Universitätsklinikum Tübingen - 17.10.2012

Seltenes Chondrosarkom - Komplizierte Operation rettet Vierjährigem Augenlicht und Leben



Prof. Dr. Dr. Siegmar Reinert, Ärztlicher Direktor der Mund-, Kiefer- und Gesichtschirurgie am Universitätsklinikum Tübingen hat mit seinem Team erstmals ein hochdifferenziertes Chondrosarkom, d.h. einen außerordentlich seltenen, bösartigen Knorpelgewebstumor mitten im Gesicht eines Kindes operiert. Der Junge ist ein Jahr nach dem Eingriff tumorfrei bei äußerlich kaum erkennbaren Operationsfolgen. Prof. Reinert: "Nach unserem Kenntnisstand handelt es sich bei dem Fall um eine Rarität und den ersten chirurgischen Eingriff in dieser Ausdehnung bei einem Kleinkind. Zwei Augenhöhlenwände wurden von uns mit einem individuell angepassten Titangitter rekonstruiert."

Der vierjährige Leo kam vor einem Jahr in die Augenklinik des Tübinger Uniklinikums. Seiner Mutter war aufgefallen, dass seit etwa einer Woche der linke Augapfel hervortrat. Nach dem ersten Befund wurde das Kind in die Ambulanz der Mund-, Kiefer- und Gesichtschirurgie überwiesen. Radiologisch zeigte sich auf den Bildern einer Kernspin- und Computertomografie deutlich ein großer Tumor, der bereits die gesamte linke Nasenhaupthöhle bis zur Schädelbasis und die anliegenden Augenhöhlenwände zerstört hatte und unbehandelt zum Tode geführt hätte.

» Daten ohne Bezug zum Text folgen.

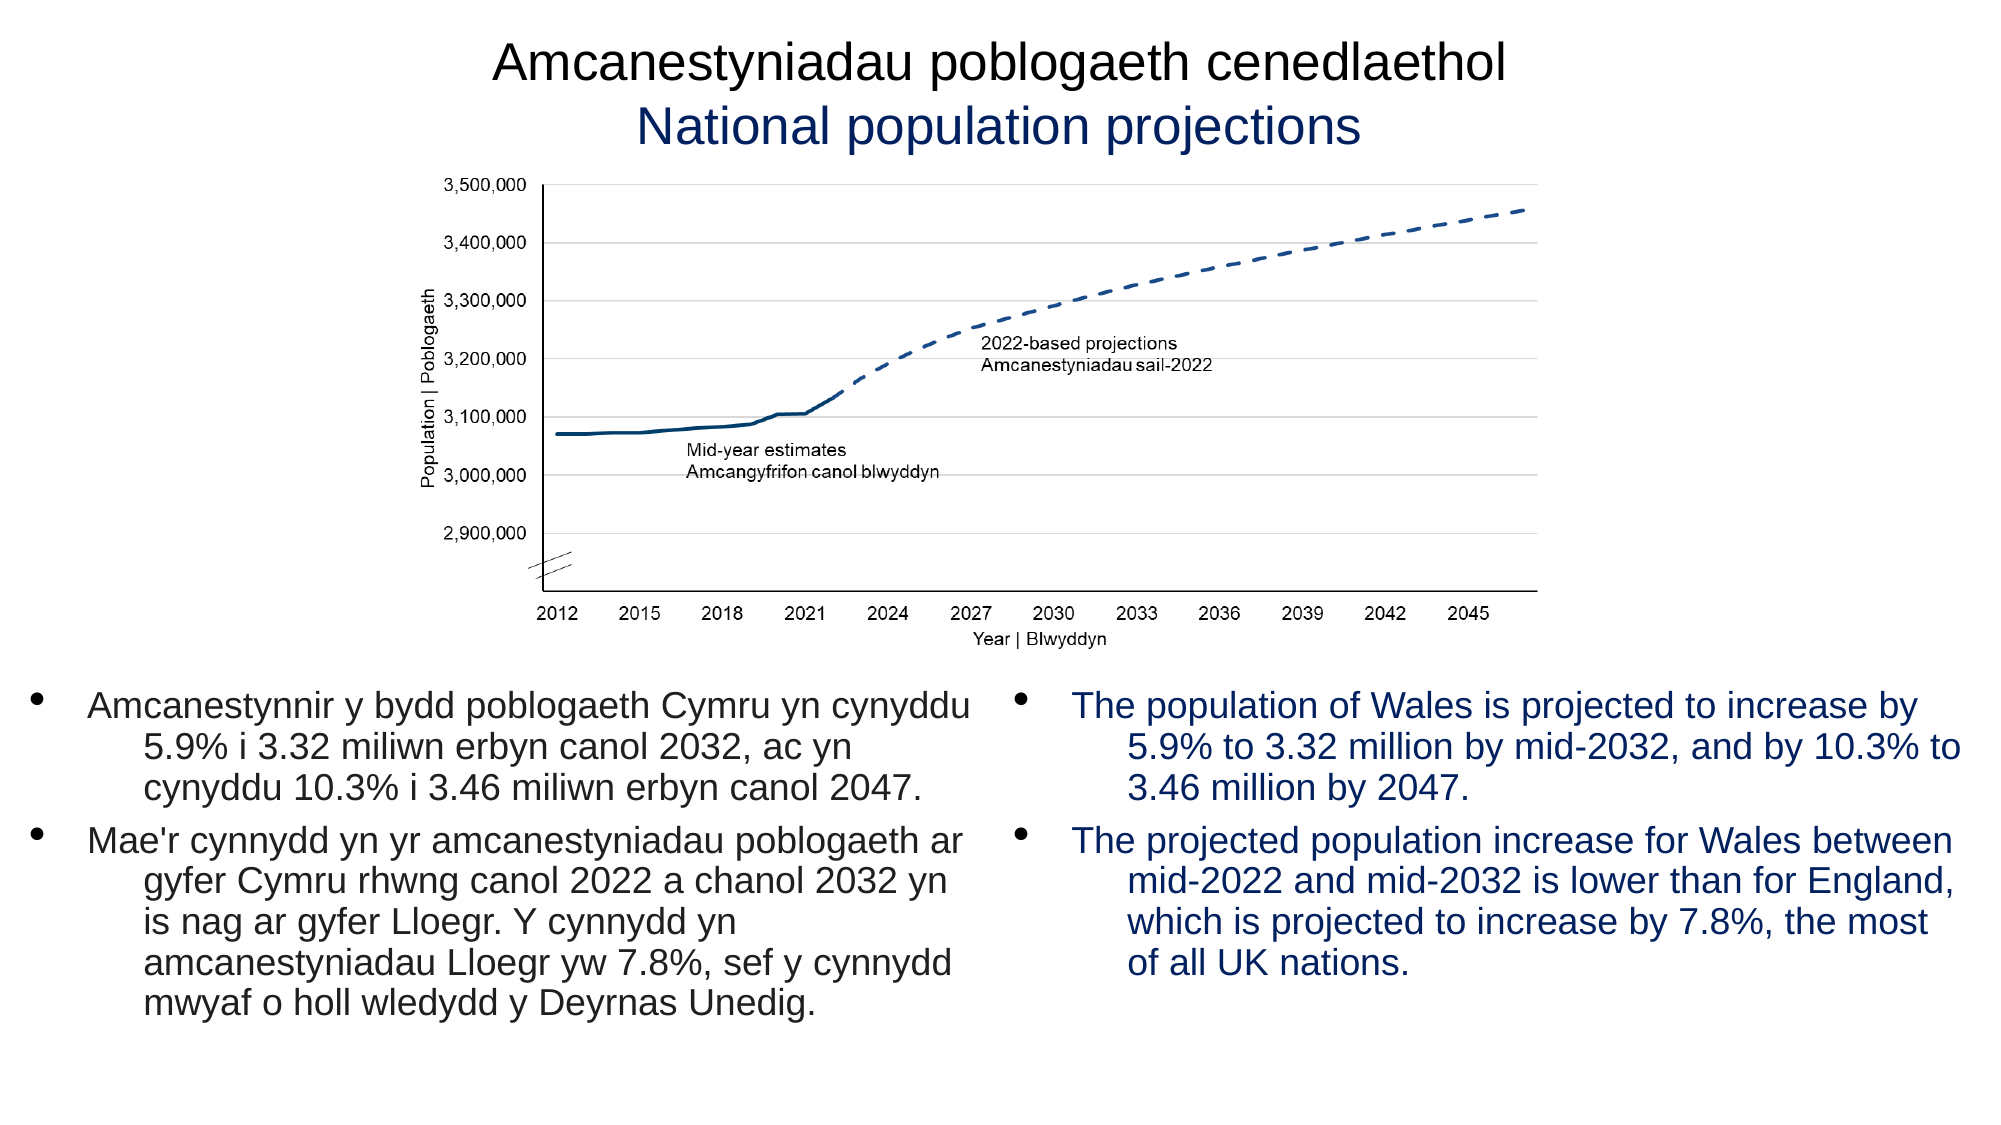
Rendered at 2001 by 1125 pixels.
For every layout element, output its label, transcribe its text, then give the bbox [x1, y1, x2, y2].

title Amcanestyniadau poblogaeth cenedlaethol National population projections [324, 19, 1675, 164]
list The population of Wales is projected to increase by 5.9% to 3.32 million by mid-2032, and by 10.3% to 3.46 million by 2047. The projected population increase for Wales between mid-2022 and mid-2032 is lower than for England, which is projected to increase by 7.8%, the most of all UK nations. [1000, 678, 1985, 1077]
picture [397, 166, 1559, 669]
text_box Amcanestynnir y bydd poblogaeth Cymru yn cynyddu 5.9% i 3.32 miliwn erbyn canol 2032, ac yn cynyddu 10.3% i 3.46 miliwn erbyn canol 2047. Mae'r cynnydd yn yr amcanestyniadau poblogaeth ar gyfer Cymru rhwng canol 2022 a chanol 2032 yn is nag ar gyfer Lloegr. Y cynnydd yn amcanestyniadau Lloegr yw 7.8%, sef y cynnydd mwyaf o holl wledydd y Deyrnas Unedig. [15, 678, 1000, 1125]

Eine Gewebeprobe durch die Nase untermauerte den Verdacht auf einen bösartigen, knorpeligen Bindegewebstumor. Eindeutig konnte die Diagnose aber erst nach der Begutachtung durch Referenzpathologen in Kiel und Basel gestellt werden, die die schwierige mikroskopische Abgrenzung der Präparate von einem zunächst ebenfalls denkbaren, jedoch gutartigen Chondrom unterstützten.

Chondrosarkome sind, wie alle primären Knochenkrebse, eine Seltenheit unter den bösartigen Neubildungen des Gesichtsbereichs. Am häufigsten treten Neuerkrankungen im Alter von über 60 Jahren auf. Bei Kindern kommen hochdifferenzierte Chondrosarkome so gut wie nie vor. Sie stellen eine pathologisch differentialdiagnostische Herausforderung dar, d.h. sie sind außerordentlich schwer zu diagnostizieren.

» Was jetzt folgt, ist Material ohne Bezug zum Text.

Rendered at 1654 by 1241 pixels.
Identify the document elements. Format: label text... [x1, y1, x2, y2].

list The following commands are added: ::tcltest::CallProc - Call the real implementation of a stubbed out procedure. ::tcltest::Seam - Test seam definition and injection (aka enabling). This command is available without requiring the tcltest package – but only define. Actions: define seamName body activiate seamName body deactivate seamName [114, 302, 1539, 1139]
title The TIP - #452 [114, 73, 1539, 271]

Da der Tumor drohte, den Sehnerv zu zerstören und rasch wuchs, wurde Leo nach einer Gesamtschau der klinischen, histopathologischen und radiologischen Befunde wenige Tage später operiert. Die über vierstündige Operation erfolgte über ein so genanntes Midfacial degloving. Dabei wird mit einem verdeckten Schnitt vom Mund aus durch die Nasenhaupthöhle der Nasenschlauch geöffnet und ein Knochenstück im Bereich der Kieferhöhlenvorderwand ausgesägt. Ohne äußerlich sichtbare Narben zu hinterlassen, konnte der etwa 5 cm große Tumor durch diese Öffnung in Stücken entfernt, die frei liegende Hirnhaut mit einem Muskelpatch abgedeckt und die Augenhöhlenwände - die großflächig aufgelöst waren - mit einem semiindividualisierten Titangitter rekonstruiert werden. Das Titangitter musste exakt angepasst werden, um das Volumen der Augenhöhle korrekt zu rekonstruieren, damit das Auge nicht nach hinten absinkt, der Augapfel darüber hinaus jedoch frei beweglich bleibt.

Aufgrund der Seltenheit der Erkrankung und fehlender

Behandlungsrichtlinien erforderte die Planung und Durchführung der Therapie eine enge interdisziplinäre Zusammenarbeit wie sie nur an einem großen Universitätsklinikum mit allen Experten möglich ist. Knapp ein Jahr nach der Operation kann das Ergebnis als ästhetisch und funktionell sehr gut bezeichnet werden. Der kleine Junge ist tumorfrei, bedarf aber weiterhin engmaschiger und langfristiger Nachsorge.

In der Literatur finden sich 5-Jahres-Überlebensraten zwischen 71 und 93 % für klassische, hochdifferenzierte Chondrosarkome. Aufgrund der Tumorgröße und -lokalisation sowie des jungen Alters des Patienten, lässt dies jedoch nur begrenzte Rückschlüsse auf den zu erwartenden Krankheitsverlauf zu. Da teils von sehr spät auftretenden Rezidiven (Rückfällen) berichtet wird, ist eine langfristige Nachsorge besonders wichtig. Auch der Einfluss der ausgedehnten Resektion auf das Gesichtsschädelwachstum eines Kindes lässt sich bisher nicht absehen und bedarf einer regelmäßigen Überprüfung.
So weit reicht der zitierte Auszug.